* _Text shown_

Ubisoft is reportedly closing its Winnipeg and Belgrade studios, while proposed changes at Ubisoft Barcelona and cuts across global publishing could put up to 380 roles at risk.

VGC reports that the Winnipeg and Belgrade offices are being shut down as part of Ubisoft's latest cost-saving moves. Game Developer separately reported that the layoffs are pending consultation and that the company is acting to reduce costs and focus on new strategic priorities.

The affected teams were not minor outposts in Ubisoft's production network. Ubisoft Winnipeg, founded in 2018 and opened in 2019, worked on technology for Ubisoft's Anvil and Snowdrop engines. Ubisoft Belgrade, founded in 2016, contributed to projects including The Crew 2, Tom Clancy's Rainbow Six, Riders Republic and Skull & Bones.

Barcelona Narrows Its Focus To Rainbow Six

Ubisoft Barcelona is expected to remain open, but the studio is reportedly being restructured to focus solely on Rainbow Six. GamesIndustry.biz reported that 380 roles are understood to be at risk across Winnipeg, Belgrade, Barcelona and Ubisoft's global publishing organization, although the final number of affected jobs was not clear because redundancy processes differ by territory.

The Barcelona change is notable because the studio has been tied to several parts of Ubisoft's wider pipeline. GamesIndustry.biz said the team was most recently credited on Assassin's Creed Black Flag Resynced, while the assigned report noted that job listings had connected it to Beyond Good and Evil 2 and multiple unannounced AAA projects earlier in the decade.

The reported cuts also land during a larger reshaping of Ubisoft's business. The publisher has been trying to reduce fixed costs by another €200 million over the next two years and reorganize its creative teams into autonomous "creative houses." That restructuring sits alongside Ubisoft's next big wave of Assassin's Creed, Far Cry and Ghost Recon projects, which makes the loss of support capacity more significant than a single-office closure.

Ubisoft's recent cuts have already reached several offices. VGC pointed to previous job losses at Red Storm Entertainment, proposed cuts at Ubisoft's Paris headquarters and layoffs at Ubisoft Toronto. Game Developer also cited earlier reductions or proposed redundancies across Abu Dhabi, Halifax, North Carolina, Sweden and other teams.

Ubisoft has not announced the Winnipeg or Belgrade closures publicly through its own news channels at the time of writing. Until it does, the exact headcount impact may shift through local consultation processes, but the reports describe another major contraction for one of gaming's largest publishers.

* _Entries supplied_
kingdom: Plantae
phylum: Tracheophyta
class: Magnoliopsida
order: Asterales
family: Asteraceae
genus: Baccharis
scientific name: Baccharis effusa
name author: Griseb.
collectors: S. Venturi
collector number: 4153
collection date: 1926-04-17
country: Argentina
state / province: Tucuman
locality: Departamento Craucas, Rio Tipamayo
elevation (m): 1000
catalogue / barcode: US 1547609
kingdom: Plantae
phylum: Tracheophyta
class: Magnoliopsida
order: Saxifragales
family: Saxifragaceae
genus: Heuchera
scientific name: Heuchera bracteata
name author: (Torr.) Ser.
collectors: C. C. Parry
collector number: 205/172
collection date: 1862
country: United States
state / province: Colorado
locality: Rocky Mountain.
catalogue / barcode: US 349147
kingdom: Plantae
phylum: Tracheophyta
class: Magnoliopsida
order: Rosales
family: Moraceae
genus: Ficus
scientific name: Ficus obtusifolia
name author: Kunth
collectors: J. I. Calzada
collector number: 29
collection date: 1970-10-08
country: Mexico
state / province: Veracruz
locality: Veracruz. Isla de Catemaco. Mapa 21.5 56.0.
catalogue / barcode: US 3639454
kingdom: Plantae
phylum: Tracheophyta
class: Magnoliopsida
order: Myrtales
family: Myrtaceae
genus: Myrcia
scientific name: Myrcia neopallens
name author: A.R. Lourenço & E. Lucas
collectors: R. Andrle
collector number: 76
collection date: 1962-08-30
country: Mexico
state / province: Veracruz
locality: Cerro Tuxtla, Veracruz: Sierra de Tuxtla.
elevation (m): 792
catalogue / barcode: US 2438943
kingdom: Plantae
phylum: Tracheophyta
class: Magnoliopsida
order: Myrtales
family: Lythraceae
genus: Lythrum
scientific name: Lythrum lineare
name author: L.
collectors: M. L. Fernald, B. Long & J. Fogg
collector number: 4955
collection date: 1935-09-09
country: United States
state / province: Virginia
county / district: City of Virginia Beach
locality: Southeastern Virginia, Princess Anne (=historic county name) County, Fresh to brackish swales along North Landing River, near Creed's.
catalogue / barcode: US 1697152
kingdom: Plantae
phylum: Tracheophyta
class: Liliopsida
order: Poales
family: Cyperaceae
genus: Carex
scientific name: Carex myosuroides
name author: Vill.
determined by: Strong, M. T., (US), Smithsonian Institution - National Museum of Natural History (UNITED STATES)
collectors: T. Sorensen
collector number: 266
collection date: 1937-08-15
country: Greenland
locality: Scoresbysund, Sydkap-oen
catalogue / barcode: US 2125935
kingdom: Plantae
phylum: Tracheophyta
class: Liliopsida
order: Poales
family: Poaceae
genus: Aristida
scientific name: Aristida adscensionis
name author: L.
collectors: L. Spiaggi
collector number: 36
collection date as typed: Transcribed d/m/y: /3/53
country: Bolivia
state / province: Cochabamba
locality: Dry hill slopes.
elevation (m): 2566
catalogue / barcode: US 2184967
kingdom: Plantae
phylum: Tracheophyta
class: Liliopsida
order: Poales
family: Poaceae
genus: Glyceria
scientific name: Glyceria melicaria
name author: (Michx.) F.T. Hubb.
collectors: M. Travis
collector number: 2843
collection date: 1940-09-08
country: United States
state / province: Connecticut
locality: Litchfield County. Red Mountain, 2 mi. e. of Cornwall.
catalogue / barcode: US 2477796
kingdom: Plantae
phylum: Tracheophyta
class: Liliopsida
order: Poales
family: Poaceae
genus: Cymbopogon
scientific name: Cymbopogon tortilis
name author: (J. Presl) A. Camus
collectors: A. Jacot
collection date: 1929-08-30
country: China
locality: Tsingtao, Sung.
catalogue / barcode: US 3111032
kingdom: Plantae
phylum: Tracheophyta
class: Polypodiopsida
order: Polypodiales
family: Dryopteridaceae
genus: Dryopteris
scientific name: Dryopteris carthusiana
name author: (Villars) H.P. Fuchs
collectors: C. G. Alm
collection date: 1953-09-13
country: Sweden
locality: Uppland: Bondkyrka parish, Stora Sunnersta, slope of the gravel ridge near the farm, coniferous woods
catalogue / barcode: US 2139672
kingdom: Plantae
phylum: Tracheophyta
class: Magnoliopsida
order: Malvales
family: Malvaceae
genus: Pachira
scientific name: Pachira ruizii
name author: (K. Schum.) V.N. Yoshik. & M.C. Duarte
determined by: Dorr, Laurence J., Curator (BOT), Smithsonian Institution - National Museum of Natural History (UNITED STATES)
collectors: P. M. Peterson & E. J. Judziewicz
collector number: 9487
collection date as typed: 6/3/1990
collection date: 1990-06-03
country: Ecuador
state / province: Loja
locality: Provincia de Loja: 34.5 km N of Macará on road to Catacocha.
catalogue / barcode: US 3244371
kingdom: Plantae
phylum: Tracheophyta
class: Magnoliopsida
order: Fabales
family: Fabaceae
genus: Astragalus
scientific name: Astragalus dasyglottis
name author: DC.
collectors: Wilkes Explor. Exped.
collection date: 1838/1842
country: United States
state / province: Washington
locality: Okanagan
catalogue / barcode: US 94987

* _Exercise set_
**a.** According to the Ubisoft article, in what year was Ubisoft Belgrade founded?
**b.** Write out the stretch of the Ubisoft article from "Ubisoft has not" through "gaming's largest publishers.", swapping "news channels" for "press channels".
**c.** List every project the Ubisoft article names as one Ubisoft Belgrade contributed to.
The entries have no connection to the Ubisoft article.

* _Results for the exercise_
**a.** 2016

**b.**
Ubisoft has not announced the Winnipeg or Belgrade closures publicly through its own press channels at the time of writing. Until it does, the exact headcount impact may shift through local consultation processes, but the reports describe another major contraction for one of gaming's largest publishers.

**c.**
- The Crew 2
- Tom Clancy's Rainbow Six
- Riders Republic
- Skull & Bones